═══ Available records ═══
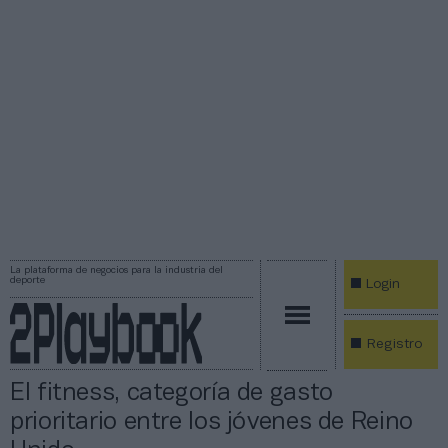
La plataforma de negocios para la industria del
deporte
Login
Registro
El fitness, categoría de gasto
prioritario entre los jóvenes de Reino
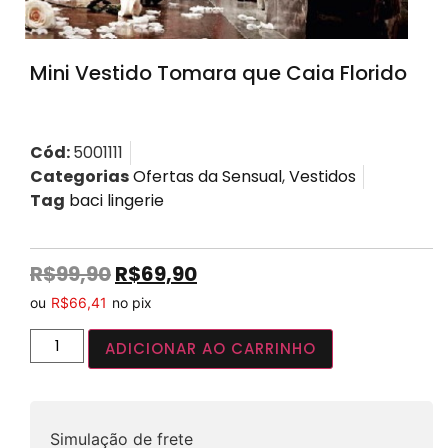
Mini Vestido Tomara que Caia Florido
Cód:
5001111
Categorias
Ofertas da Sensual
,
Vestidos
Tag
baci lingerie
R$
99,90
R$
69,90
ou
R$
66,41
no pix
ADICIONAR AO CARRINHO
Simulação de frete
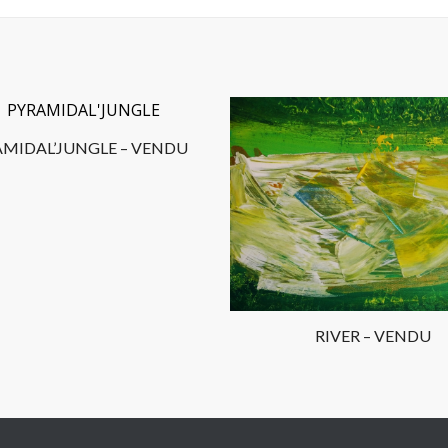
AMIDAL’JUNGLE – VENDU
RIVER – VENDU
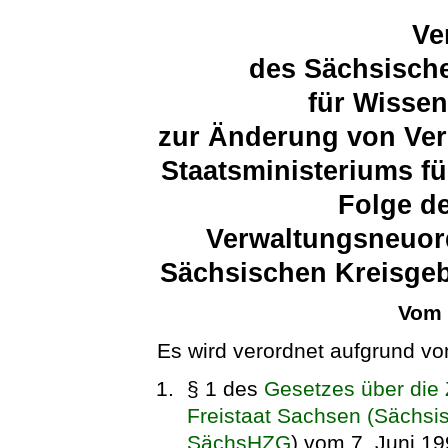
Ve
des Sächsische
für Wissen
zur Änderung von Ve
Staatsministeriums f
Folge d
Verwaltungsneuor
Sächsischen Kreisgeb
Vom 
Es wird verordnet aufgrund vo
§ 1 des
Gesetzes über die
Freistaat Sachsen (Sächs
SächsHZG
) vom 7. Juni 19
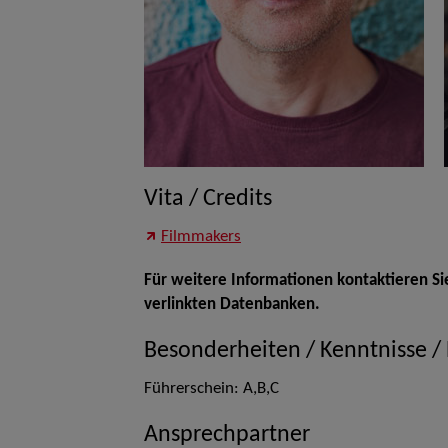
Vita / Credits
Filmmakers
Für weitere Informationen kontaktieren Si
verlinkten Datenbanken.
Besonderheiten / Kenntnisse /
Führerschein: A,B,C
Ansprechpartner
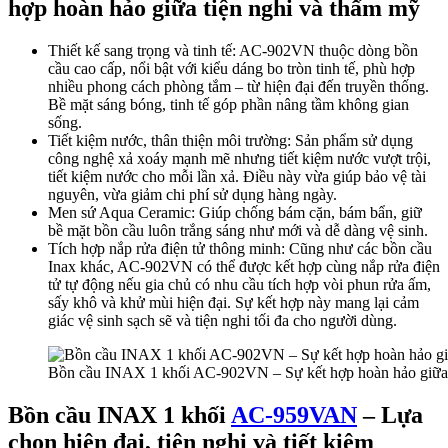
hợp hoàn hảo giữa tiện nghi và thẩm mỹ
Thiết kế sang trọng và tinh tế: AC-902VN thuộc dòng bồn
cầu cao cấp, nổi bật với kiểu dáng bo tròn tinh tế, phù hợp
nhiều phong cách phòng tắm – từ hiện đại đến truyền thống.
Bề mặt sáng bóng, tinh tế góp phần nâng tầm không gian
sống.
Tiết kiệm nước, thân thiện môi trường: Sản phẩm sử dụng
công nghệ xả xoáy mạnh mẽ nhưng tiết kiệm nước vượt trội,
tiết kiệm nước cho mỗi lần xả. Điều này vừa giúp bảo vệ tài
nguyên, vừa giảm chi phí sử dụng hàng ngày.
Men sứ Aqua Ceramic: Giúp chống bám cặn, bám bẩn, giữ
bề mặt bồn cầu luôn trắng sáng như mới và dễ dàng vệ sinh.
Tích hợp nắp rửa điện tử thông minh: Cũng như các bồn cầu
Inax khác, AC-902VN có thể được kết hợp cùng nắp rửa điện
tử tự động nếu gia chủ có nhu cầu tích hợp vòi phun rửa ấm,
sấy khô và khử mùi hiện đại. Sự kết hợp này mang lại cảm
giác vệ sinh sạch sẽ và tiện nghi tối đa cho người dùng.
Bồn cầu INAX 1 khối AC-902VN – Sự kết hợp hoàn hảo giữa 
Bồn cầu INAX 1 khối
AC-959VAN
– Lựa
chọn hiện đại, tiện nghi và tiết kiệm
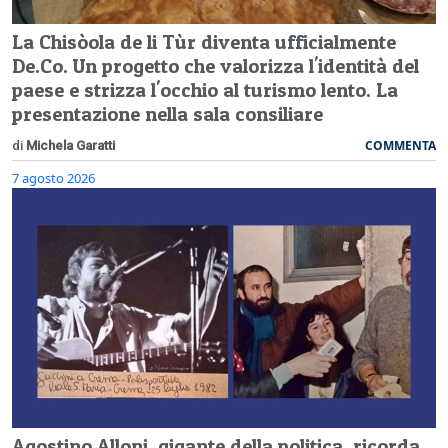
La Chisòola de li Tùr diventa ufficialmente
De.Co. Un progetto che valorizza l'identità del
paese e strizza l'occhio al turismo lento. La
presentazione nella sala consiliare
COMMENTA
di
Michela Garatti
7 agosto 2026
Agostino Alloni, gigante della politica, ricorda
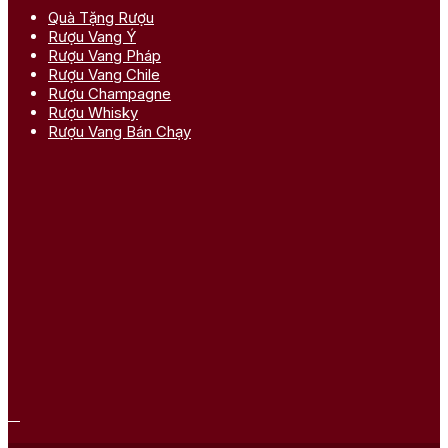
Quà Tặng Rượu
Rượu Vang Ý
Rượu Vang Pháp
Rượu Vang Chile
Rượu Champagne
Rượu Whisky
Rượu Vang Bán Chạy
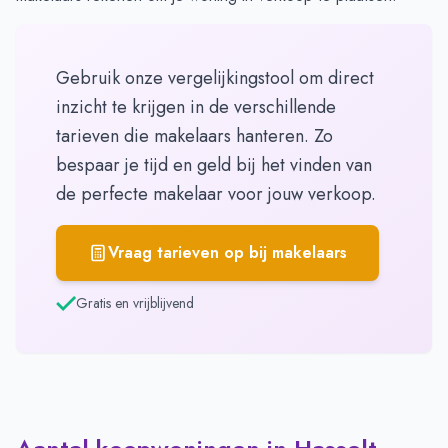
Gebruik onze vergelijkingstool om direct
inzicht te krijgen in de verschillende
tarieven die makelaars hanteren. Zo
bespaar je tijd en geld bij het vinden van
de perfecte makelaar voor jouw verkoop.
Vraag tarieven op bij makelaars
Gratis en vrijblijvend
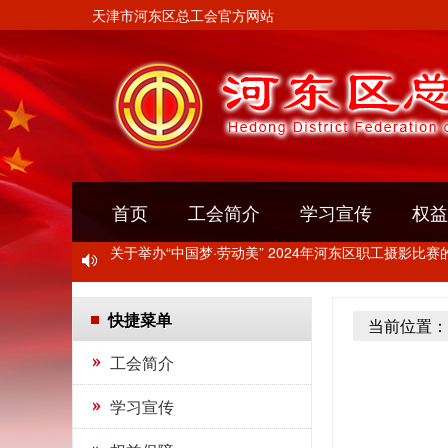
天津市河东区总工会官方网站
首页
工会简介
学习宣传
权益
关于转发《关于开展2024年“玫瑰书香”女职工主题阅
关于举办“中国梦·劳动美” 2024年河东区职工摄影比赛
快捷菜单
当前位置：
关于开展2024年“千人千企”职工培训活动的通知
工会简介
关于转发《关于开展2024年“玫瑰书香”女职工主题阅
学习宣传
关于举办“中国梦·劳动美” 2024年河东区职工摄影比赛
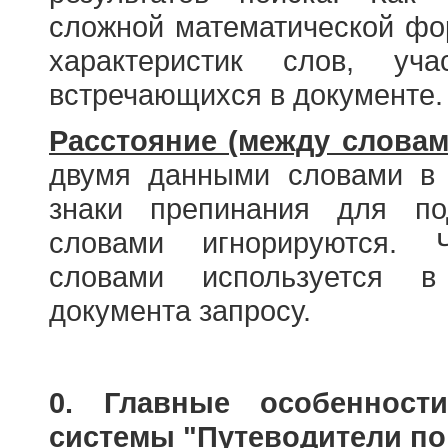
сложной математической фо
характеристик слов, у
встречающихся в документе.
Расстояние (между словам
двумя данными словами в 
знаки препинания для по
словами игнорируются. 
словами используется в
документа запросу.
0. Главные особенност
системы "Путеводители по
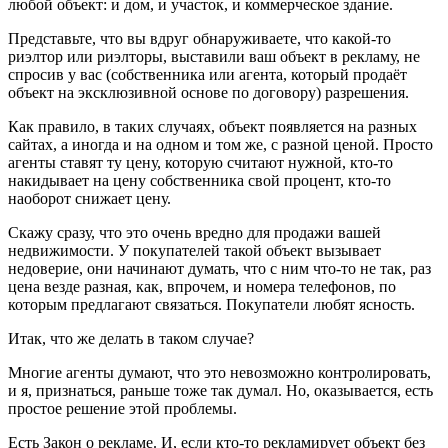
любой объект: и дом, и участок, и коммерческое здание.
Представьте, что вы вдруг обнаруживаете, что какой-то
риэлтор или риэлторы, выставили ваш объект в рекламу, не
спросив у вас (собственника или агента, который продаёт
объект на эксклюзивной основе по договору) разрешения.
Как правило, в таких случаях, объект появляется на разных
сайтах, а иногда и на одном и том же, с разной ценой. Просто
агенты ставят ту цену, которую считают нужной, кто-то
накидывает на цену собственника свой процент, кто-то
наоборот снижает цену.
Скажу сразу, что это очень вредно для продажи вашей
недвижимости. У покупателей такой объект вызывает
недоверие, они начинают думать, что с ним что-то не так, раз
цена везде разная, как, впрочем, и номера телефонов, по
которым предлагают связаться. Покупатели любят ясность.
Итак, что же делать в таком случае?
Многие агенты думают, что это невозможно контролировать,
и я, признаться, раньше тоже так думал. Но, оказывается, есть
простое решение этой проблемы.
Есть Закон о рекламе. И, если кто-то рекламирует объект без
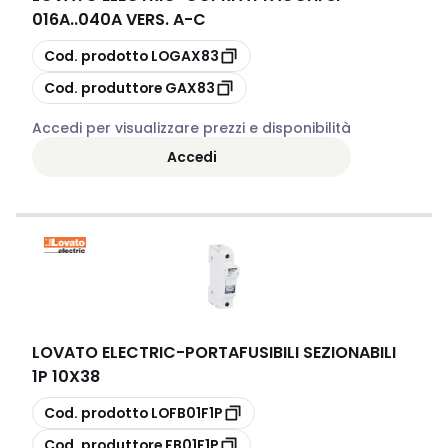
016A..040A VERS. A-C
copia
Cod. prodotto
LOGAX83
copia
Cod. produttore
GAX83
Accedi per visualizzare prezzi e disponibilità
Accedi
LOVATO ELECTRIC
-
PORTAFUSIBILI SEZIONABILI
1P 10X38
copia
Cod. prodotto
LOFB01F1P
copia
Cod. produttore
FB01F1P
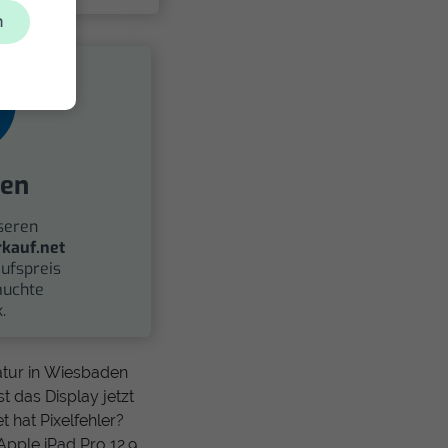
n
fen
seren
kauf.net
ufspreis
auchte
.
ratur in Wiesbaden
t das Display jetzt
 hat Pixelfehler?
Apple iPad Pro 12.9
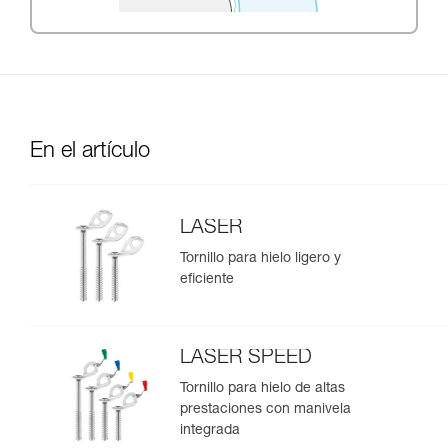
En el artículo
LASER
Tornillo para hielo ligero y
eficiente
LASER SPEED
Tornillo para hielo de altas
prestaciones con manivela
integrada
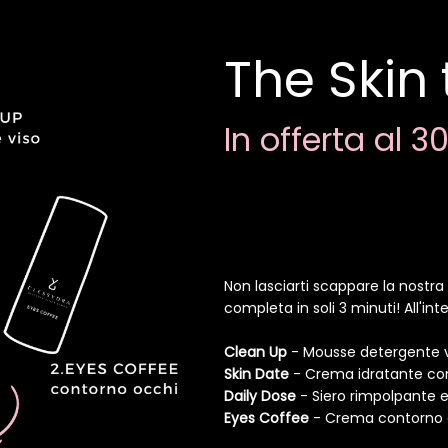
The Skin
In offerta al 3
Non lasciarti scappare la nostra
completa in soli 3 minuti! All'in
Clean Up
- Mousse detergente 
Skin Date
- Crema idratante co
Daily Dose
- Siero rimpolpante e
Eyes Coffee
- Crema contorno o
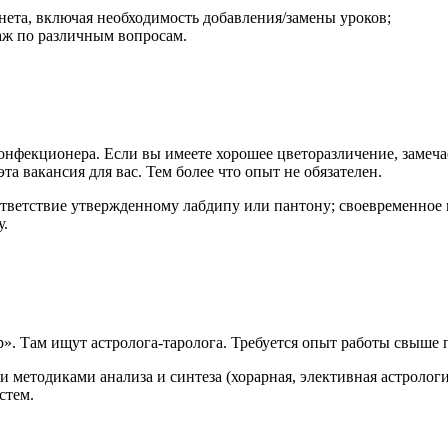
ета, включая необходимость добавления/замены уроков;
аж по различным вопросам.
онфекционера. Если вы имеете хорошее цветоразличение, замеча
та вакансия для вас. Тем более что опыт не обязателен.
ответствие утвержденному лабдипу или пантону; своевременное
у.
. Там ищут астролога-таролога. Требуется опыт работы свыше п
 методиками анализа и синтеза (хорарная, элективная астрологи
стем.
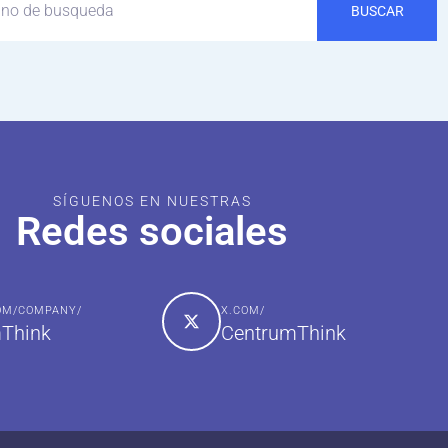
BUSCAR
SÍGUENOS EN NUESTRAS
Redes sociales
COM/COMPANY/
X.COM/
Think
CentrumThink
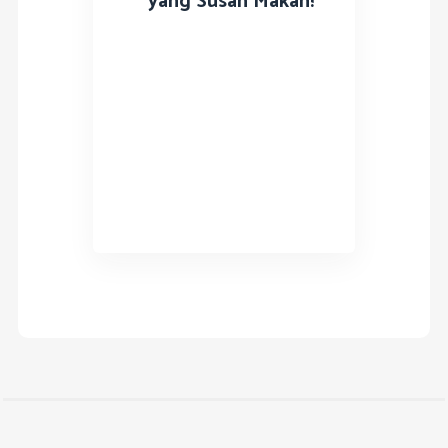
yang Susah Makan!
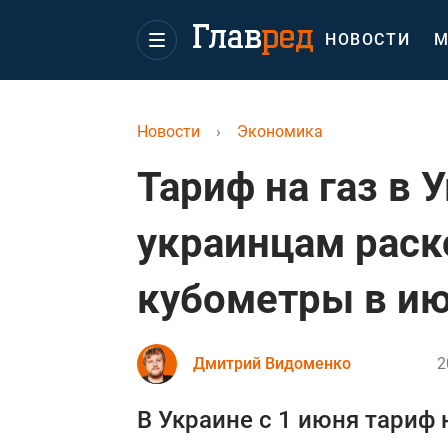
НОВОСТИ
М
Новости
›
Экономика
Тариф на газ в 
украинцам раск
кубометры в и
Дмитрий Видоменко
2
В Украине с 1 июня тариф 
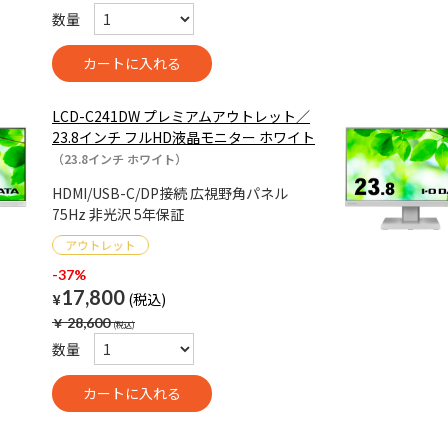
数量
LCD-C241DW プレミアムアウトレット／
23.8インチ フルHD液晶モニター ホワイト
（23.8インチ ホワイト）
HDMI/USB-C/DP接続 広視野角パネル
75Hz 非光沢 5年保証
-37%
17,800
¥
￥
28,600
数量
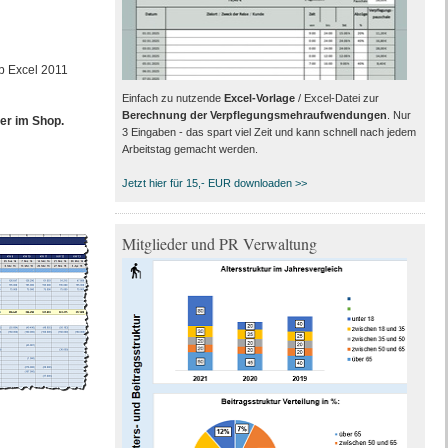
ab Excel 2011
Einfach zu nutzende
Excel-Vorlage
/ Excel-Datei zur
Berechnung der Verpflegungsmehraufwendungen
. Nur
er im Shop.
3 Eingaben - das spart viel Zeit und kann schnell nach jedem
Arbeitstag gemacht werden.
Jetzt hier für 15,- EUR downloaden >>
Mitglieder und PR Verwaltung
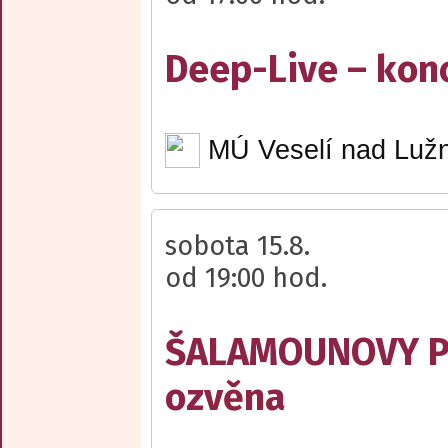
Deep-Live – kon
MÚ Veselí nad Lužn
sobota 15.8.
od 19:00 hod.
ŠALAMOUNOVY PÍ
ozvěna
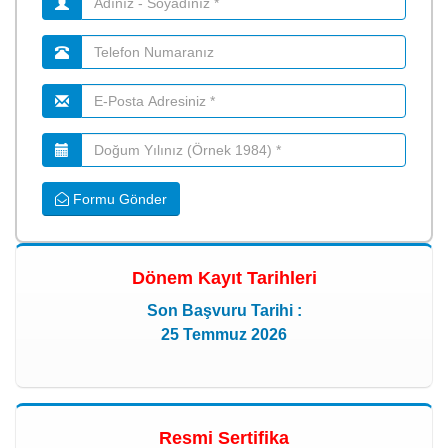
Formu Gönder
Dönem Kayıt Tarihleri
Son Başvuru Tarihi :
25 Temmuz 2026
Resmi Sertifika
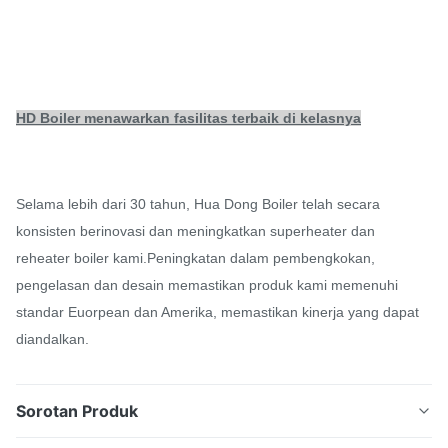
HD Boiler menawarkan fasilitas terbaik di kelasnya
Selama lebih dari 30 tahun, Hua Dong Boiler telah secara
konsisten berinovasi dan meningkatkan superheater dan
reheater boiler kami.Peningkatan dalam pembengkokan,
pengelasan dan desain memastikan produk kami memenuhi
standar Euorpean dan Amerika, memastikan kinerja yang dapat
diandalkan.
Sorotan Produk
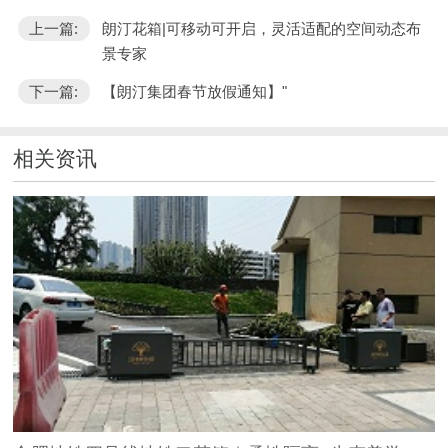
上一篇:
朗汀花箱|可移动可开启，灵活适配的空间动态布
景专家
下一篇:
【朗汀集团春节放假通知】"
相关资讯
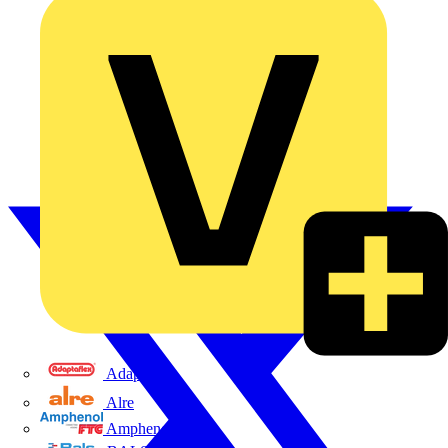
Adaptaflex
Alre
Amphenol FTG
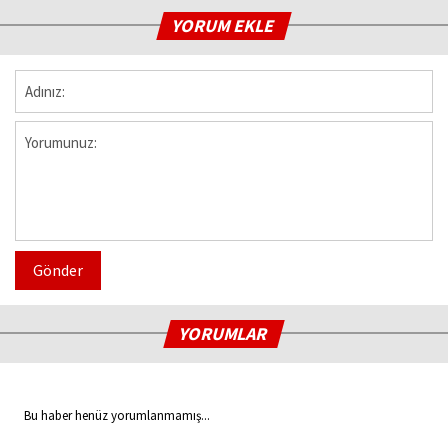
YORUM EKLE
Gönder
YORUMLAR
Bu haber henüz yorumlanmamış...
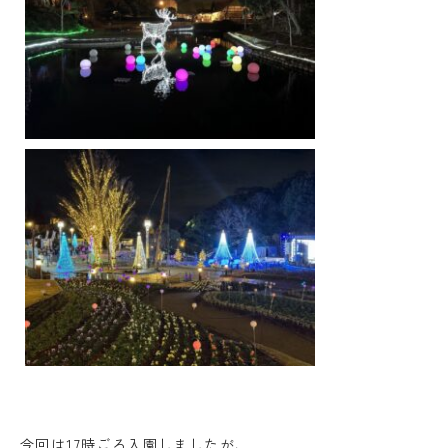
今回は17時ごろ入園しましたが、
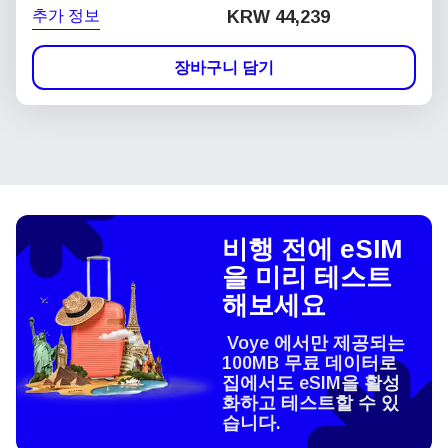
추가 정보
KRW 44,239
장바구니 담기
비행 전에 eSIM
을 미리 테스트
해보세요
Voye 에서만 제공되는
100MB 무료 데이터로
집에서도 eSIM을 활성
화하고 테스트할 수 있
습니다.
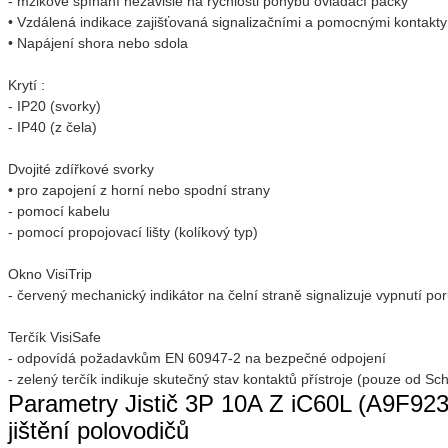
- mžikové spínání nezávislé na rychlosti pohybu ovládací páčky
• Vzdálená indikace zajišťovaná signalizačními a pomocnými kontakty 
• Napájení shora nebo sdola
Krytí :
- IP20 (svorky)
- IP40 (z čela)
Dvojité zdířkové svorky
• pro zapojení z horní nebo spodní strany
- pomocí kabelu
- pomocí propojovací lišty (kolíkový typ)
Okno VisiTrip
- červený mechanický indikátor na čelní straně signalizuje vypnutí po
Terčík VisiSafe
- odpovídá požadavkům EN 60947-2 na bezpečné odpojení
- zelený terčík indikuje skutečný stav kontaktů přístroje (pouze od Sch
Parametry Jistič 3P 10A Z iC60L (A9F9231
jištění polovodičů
═══
**To-do item:** Please go through the listing and return each line that has "yang" in it.

**Task output:**
yang Susah Makan!
standar Euorpean dan Amerika, memastikan kinerja yang dapat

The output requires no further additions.